Use the collect operator to pull the data of the small table from the Executor side to the Driver side, call sparkContext.broadcast on the Driver side to broadcast to all Executor sides, and use the broadcast data on the Executor side to perform the Join operation with the large table (actually performing the map operation)

This Join strategy avoids Shuffle operations. Generally speaking, Broadcast Hash Join executes faster than other Join policies.

To use this Join strategy, the following conditions must be met: the data of the small table must be very small and can be configured through the spark.sql.autoBroadcastJoinThreshold parameter. The default is 10MB. If the memory is large, you can set the threshold value to-1 and set the spark.sql.autoBroadcastJoinThreshold parameter to-1. This connection mode can only be used for equivalent Join, and the keys participating in the Join is not required to be sortable.

2 、 Shuffle Hash Join

When the data in the table is large and not suitable for broadcasting, you can consider using Shuffle Hash Join.
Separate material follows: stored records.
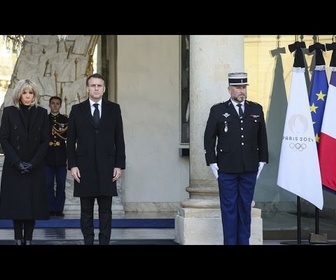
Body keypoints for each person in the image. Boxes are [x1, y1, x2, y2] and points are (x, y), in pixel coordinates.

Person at [203, 72, 269, 245]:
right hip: (226, 169)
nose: (242, 91)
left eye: (244, 87)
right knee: (229, 210)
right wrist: (212, 162)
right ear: (229, 89)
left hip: (249, 168)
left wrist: (262, 160)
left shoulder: (256, 109)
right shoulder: (218, 110)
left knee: (245, 209)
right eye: (238, 87)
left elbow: (262, 137)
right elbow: (209, 138)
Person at [67, 73, 126, 245]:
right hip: (84, 168)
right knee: (86, 210)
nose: (96, 88)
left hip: (108, 166)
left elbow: (119, 139)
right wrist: (73, 165)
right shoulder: (77, 110)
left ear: (104, 89)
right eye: (93, 85)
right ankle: (88, 241)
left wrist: (119, 165)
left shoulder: (114, 109)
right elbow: (70, 141)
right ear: (87, 88)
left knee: (106, 210)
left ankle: (104, 242)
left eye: (99, 85)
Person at [0, 79, 50, 245]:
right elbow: (4, 139)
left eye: (31, 93)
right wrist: (17, 162)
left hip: (34, 166)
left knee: (32, 206)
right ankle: (17, 238)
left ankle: (28, 239)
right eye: (25, 92)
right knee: (17, 205)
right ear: (19, 94)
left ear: (35, 95)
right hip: (14, 166)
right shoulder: (8, 112)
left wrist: (33, 163)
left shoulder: (42, 113)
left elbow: (45, 141)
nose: (28, 96)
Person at [45, 96, 69, 218]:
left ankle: (59, 209)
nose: (55, 105)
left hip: (60, 156)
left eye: (57, 103)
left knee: (61, 184)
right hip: (47, 156)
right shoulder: (44, 119)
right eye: (53, 103)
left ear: (60, 105)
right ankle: (50, 208)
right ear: (49, 105)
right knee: (48, 184)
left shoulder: (65, 120)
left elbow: (69, 137)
Shuffle Hash Join is also a strategy of choice when Join is performed on large and small tables. Its calculation idea is: partition the large table and the small table according to the same partition algorithm and the number of partitions (partition according to the keys participating in Join), so as to ensure that the data with the same hash value is distributed to the same partition, and then the partitions with the same hash value of two tables in the same Executor can be hash Join locally. Prior to Join, Hash Map is also built on the partitions of the small table. Shuffle hash join uses the idea of divide and conquer to break down big problems into small ones to solve them.
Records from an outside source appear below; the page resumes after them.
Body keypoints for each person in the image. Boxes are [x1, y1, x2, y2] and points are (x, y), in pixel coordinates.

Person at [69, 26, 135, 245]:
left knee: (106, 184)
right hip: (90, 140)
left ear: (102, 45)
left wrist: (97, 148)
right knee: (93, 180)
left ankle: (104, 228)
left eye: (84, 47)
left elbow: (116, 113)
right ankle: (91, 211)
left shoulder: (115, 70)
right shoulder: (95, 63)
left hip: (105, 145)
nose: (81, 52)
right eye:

To enable Shuffle Hash Join, the following conditions must be met: only equivalent Join is supported, and the Keys sortable spark.sql.join.preferSortMergeJoin parameter participating in Join must be set to false, which is introduced from Spark version 2.0.0, and the default value is true. That is, by default, the size of the Sort Merge Join small table (plan.stats.sizeInBytes) must be less than spark.sql.autoBroadcastJoinThreshold * spark.sql.shuffle.partitions (the default is 200) and three times the size of the small table (stats.sizeInBytes) must be less than or equal to the size of the large table (stats.sizeInBytes), that is, a.stats.sizeInBytes * 3

< = b.stats.sizeInBytes 3、Shuffle Sort Merge Join 前面两种 Join 策略对表的大小都有条件的，如果参与 Join 的表都很大，这时候就得考虑用 Shuffle Sort Merge Join 了。 Shuffle Sort Merge Join 的实现思想：将两张表按照 join key 进行shuffle，保证join key值相同的记录会被分在相应的分区对每个分区内的数据进行排序排序后再对相应的分区内的记录进行连接无论分区有多大，Sort Merge Join都不用把一侧的数据全部加载到内存中，而是即用即丢；因为两个序列都有序。从头遍历，碰到key相同的就输出，如果不同，左边小就继续取左边，反之取右边。从而大大提高了大数据量下sql join 的稳定性。

To enable Shuffle Sort Merge Join, the following conditions must be met:

Only equivalent Join is supported, and Keys participating in Join is required to be sortable

4 、 Cartesian product join

If the two tables participating in Join in Spark do not specify the join conditions, then Cartesian product join will be generated, and the result of this Join is actually

Is the product of the number of rows of two tables.

5 、 Broadcast nested loop join

You can think of the execution of Broadcast nested loop join as the following calculation:

For record_1 in relation_1:

For record_2 in relation_2:

Join condition is executed

It can be seen that Broadcast nested loop join will scan a table repeatedly in some cases, which is very inefficient. As can be seen from the name, this kind of

Join broadcasts the small table according to the relevant conditions to reduce the number of table scans.

Broadcast nested loop join supports equivalent and unequivalent Join, and supports all Join types.

About what the principle of Spark Join is shared here, I hope that the above content can be of some help to you, can learn more knowledge. If you think the article is good, you can share it for more people to see.

Welcome to subscribe "Shulou Technology Information " to get latest news, interesting things and hot topics in the IT industry, and controls the hottest and latest Internet news, technology news and IT industry trends.

*The comments in the above article only represent the author's personal views and do not represent the views and positions of this website. If you have more insights, please feel free to contribute and share.